The United States cites “operational security” to justify keeping Pakistani officials in the dark over a drone strike that, Washington claims, led to death of Afghan Taliban chief Mullah Akhtar Mansour.
"Operational security trumps the need to inform other governments," deputy spokesman for the US State Department Mark Toner told reporters during a news briefing in Washington, DC, on Tuesday.
He was responding to remarks by Pakistani Interior Minister Chaudhry Nisar Ali Khan, who denounced the airstrike carried without Islamabad’s knowledge.
On Saturday, the US Department of Defense announced that it had mounted the strike against Mansour “in a remote area of the Afghanistan-Pakistan border region,” sparking fury from Islamabad.
US officials, including Secretary of State John Kerry, have strongly defended the strike, while Pakistanis believe the move is tantamount to violation of their sovereignty.
The Pentagon said that the US forces targeted the Taliban leader because he was engaged in a plot that posed "specific, imminent threats" to US and US-led coalition troops in Afghanistan.
In his Tuesday statement, Toner also took the chance to censure Islamabad for not doing enough to end terrorism.
"You know we have been very clear-eyed and very clear in our interaction with Pakistan where we've believed that they need to do more to root out terrorists, as I said who find safe haven in some of their territory.
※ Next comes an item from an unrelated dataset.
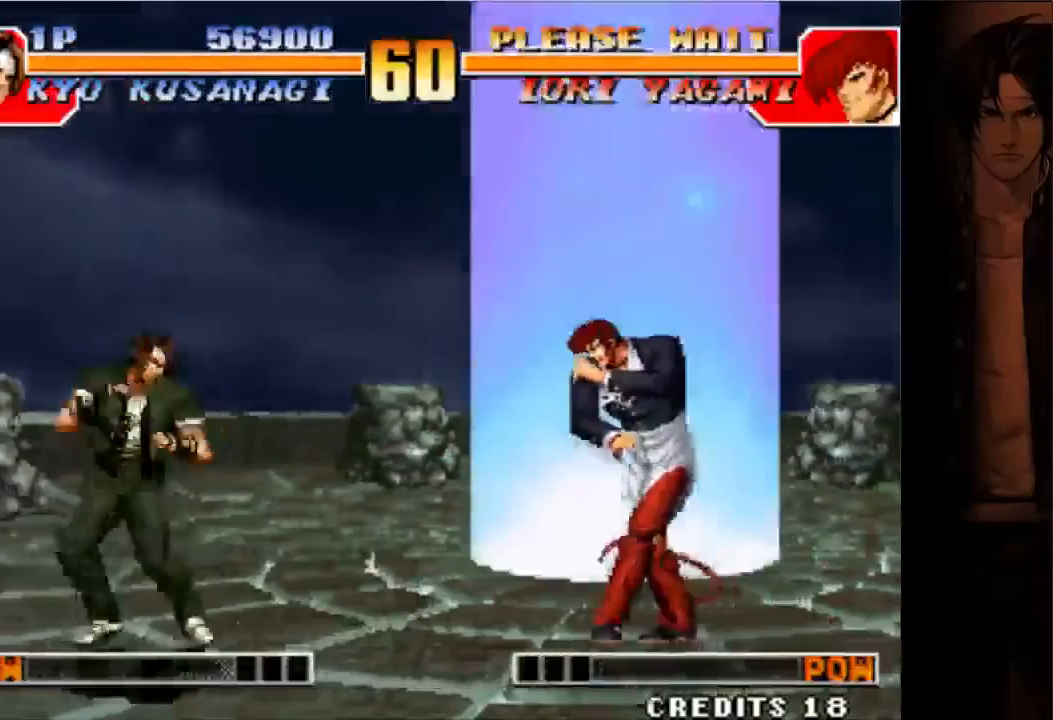
{"buttons": [], "events": [[16, "DPAD_DOWN", "up"], [50, "DPAD_LEFT", "up"], [50, "DPAD_UP", "down"], [117, "DPAD_UP", "up"], [283, "Y", "down"], [350, "Y", "up"]]}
And we're going to continue to do that," he said.
The US forces regularly use drones for airstrikes and spying missions in Afghanistan as well as Pakistan’s northwestern tribal belt near the Afghan border, allegedly to fight terrorism.
Pakistani authorities have not yet confirmed Mansour’s death while there were conflicting reports quoting various Taliban members, confirming or denying his demise.
The Afghan intelligence agency, National Security Directorate (NDS), is the most credible source that has confirmed the terrorist’s death.
Kabul, meanwhile, accuses its southern neighbor of sheltering and supporting terrorists on its soil, an accusation Islamabad categorically denies.
Terrorism is still on the rise in the region despite about a decade and a half of a US-led war in the country.